**Short exercise**.
Gather every line of the records that contains the string "SYMMETRIC", and copy each such line in full.

Stored data entries
----------------------------------------

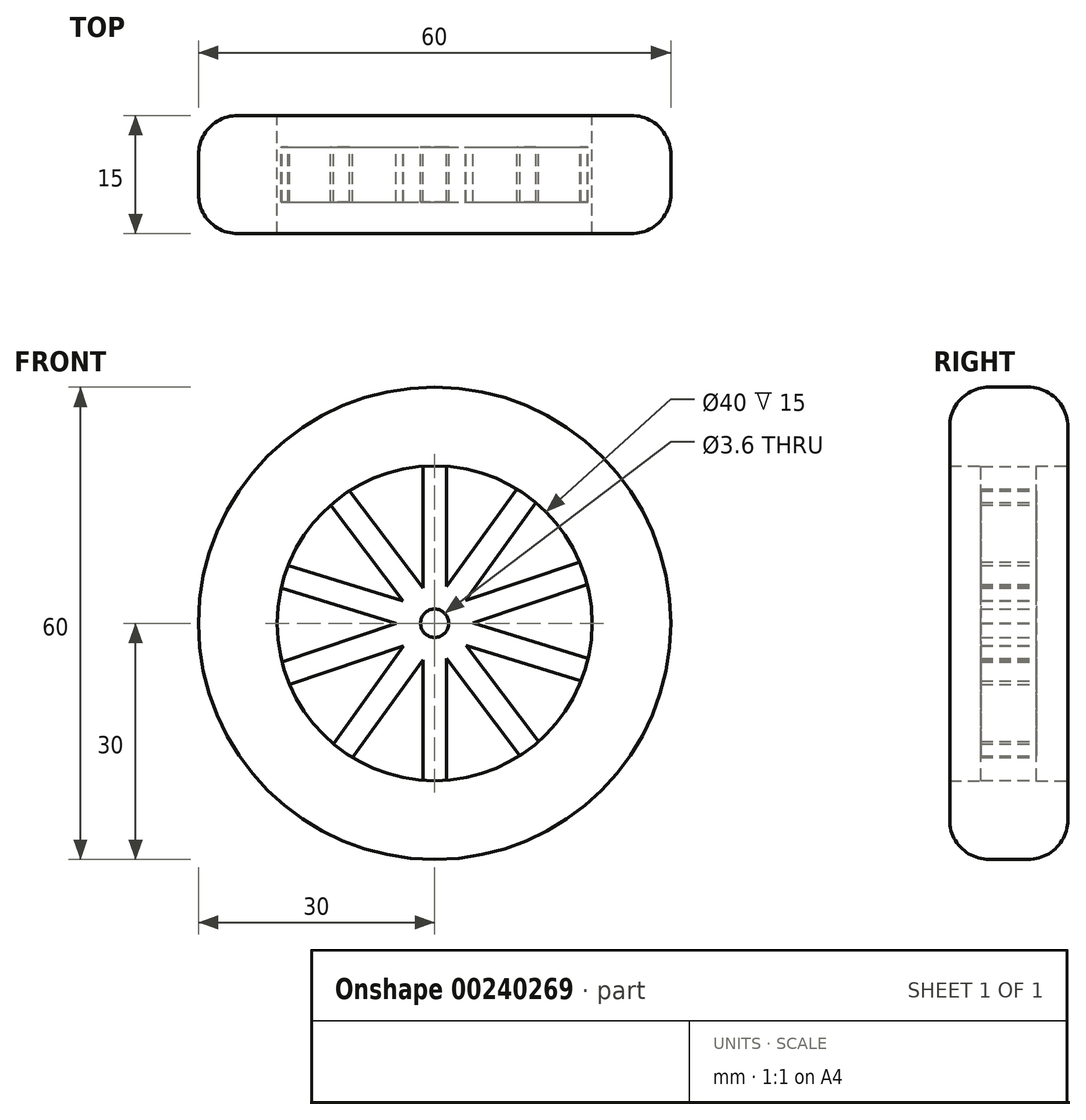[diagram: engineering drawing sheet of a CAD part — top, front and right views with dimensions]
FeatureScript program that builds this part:
annotation { "Feature Type Name" : "Feature", "Feature Type Description" : "" }
export const myFeature = defineFeature(function(context is Context, id is Id, definition is map)
    precondition{}
    {
        {
            var Q0;
            Q0=qCreatedBy(makeId("Front.planeOp"),FACE);
            var sketch = newSketch(context, id + "F0", { "sketchPlane" : qUnion([Q0])});
            skCircle(sketch, "E0", {"center": v(0, 0) * mm, "radius": 30 * mm});
            skCircle(sketch, "E1.0", {"center": v(0, 0) * mm, "radius": 20 * mm});
            skSolve(sketch);
        }
        {
            var Q0;
            Q0=qCreatedBy(makeId("Front.planeOp"),FACE);
            var sketch = newSketch(context, id + "F1", { "sketchPlane" : qUnion([Q0])});
            skLineSegment(sketch, "E2.bottom", {"start": v(1.5, -23.26) * mm, "end": v(-1.5, -23.26) * mm});
            skLineSegment(sketch, "E2.top", {"start": v(1.5, 23.26) * mm, "end": v(-1.5, 23.26) * mm});
            skLineSegment(sketch, "E2.left", {"start": v(1.5, -23.26) * mm, "end": v(1.5, 23.26) * mm});
            skLineSegment(sketch, "E2.right", {"start": v(-1.5, -23.26) * mm, "end": v(-1.5, 23.26) * mm});
            skPoint(sketch, "E2.middle", {"position": v(0, 0) * mm});
            skLineSegment(sketch, "E3.1.0", {"start": v(14.8, 18) * mm, "end": v(12.37, 19.76) * mm});
            skLineSegment(sketch, "E3.1.1", {"start": v(-14.8, -18) * mm, "end": v(12.37, 19.76) * mm});
            skLineSegment(sketch, "E3.1.2", {"start": v(-12.37, -19.76) * mm, "end": v(14.8, 18) * mm});
            skLineSegment(sketch, "E3.1.3", {"start": v(-12.37, -19.76) * mm, "end": v(-14.8, -18) * mm});
            skLineSegment(sketch, "E3.2.0", {"start": v(22.53, 5.96) * mm, "end": v(21.58, 8.8) * mm});
            skLineSegment(sketch, "E3.2.1", {"start": v(-22.53, -5.96) * mm, "end": v(21.58, 8.8) * mm});
            skLineSegment(sketch, "E3.2.2", {"start": v(-21.58, -8.8) * mm, "end": v(22.53, 5.96) * mm});
            skLineSegment(sketch, "E3.2.3", {"start": v(-21.58, -8.8) * mm, "end": v(-22.53, -5.96) * mm});
            skLineSegment(sketch, "E3.3.0", {"start": v(21.77, -8.33) * mm, "end": v(22.66, -5.46) * mm});
            skLineSegment(sketch, "E3.3.1", {"start": v(-21.77, 8.33) * mm, "end": v(22.66, -5.46) * mm});
            skLineSegment(sketch, "E3.3.2", {"start": v(-22.66, 5.46) * mm, "end": v(21.77, -8.33) * mm});
            skLineSegment(sketch, "E3.3.3", {"start": v(-22.66, 5.46) * mm, "end": v(-21.77, 8.33) * mm});
            skLineSegment(sketch, "E3.4.0", {"start": v(12.8, -19.48) * mm, "end": v(15.2, -17.67) * mm});
            skLineSegment(sketch, "E3.4.1", {"start": v(-12.8, 19.48) * mm, "end": v(15.2, -17.67) * mm});
            skLineSegment(sketch, "E3.4.2", {"start": v(-15.2, 17.67) * mm, "end": v(12.8, -19.48) * mm});
            skLineSegment(sketch, "E3.4.3", {"start": v(-15.2, 17.67) * mm, "end": v(-12.8, 19.48) * mm});
            skLineSegment(sketch, "E3.anchor1", {"start": v(0, 0) * mm, "end": v(-1.5, 23.26) * mm, "construction": true});
            skLineSegment(sketch, "E3.anchor2", {"start": v(0, 0) * mm, "end": v(15.2, -17.67) * mm, "construction": true});
            skSolve(sketch);
        }
        {
            var Q0;
            Q0 = qSketchRegion(id + "F1", true);
            extrude(context, id + "F2", {"entities" : qUnion([Q0]), "endBound" : BoundingType.SYMMETRIC, "depth" : 7 * mm});
        }
        {
            var Q0;
            Q0 = qSketchRegion(id + "F0", true);
            extrude(context, id + "F3", {"entities" : qUnion([Q0]), "operationType" : NewBodyOperationType.ADD, "endBound" : BoundingType.SYMMETRIC, "depth" : 15 * mm});
        }
        {
            var Q0;
            Q0=qCreatedBy(makeId("Front.planeOp"),FACE);
            var sketch = newSketch(context, id + "F4", { "sketchPlane" : qUnion([Q0])});
            skCircle(sketch, "E4", {"center": v(0, 0) * mm, "radius": 1.8 * mm});
            skCircle(sketch, "E5.0", {"center": v(0, 0) * mm, "radius": 4 * mm});
            skSolve(sketch);
        }
        {
            var Q0;
            Q0 = qSketchRegion(id + "F4", true);
            extrude(context, id + "F5", {"entities" : qUnion([Q0]), "operationType" : NewBodyOperationType.ADD, "endBound" : BoundingType.SYMMETRIC, "depth" : 7 * mm});
        }
        {
            var Q0;
            Q0=makeQuery(id+"F3.opExtrude","CAP_EDGE",EDGE,{"disambiguationData":[OSD([sQuery(id+"F0.wireOp",EDGE,"E0")])],"isStart":false});
            fillet(context, id + "F6", {"entities" : qUnion([Q0]), "radius" : 5 * mm, "tangentPropagation" : true, "allowEdgeOverflow" : false});
        }
        {
            var Q0;
            Q0=makeQuery(id+"F3.opExtrude","CAP_EDGE",EDGE,{"disambiguationData":[OSD([sQuery(id+"F0.wireOp",EDGE,"E0")])],"isStart":true});
            fillet(context, id + "F7", {"entities" : qUnion([Q0]), "radius" : 5 * mm, "tangentPropagation" : true, "allowEdgeOverflow" : false});
        }
    });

----------------------------------------

**Completed exercise**.
            extrude(context, id + "F2", {"entities" : qUnion([Q0]), "endBound" : BoundingType.SYMMETRIC, "depth" : 7 * mm});
            extrude(context, id + "F3", {"entities" : qUnion([Q0]), "operationType" : NewBodyOperationType.ADD, "endBound" : BoundingType.SYMMETRIC, "depth" : 15 * mm});
            extrude(context, id + "F5", {"entities" : qUnion([Q0]), "operationType" : NewBodyOperationType.ADD, "endBound" : BoundingType.SYMMETRIC, "depth" : 7 * mm});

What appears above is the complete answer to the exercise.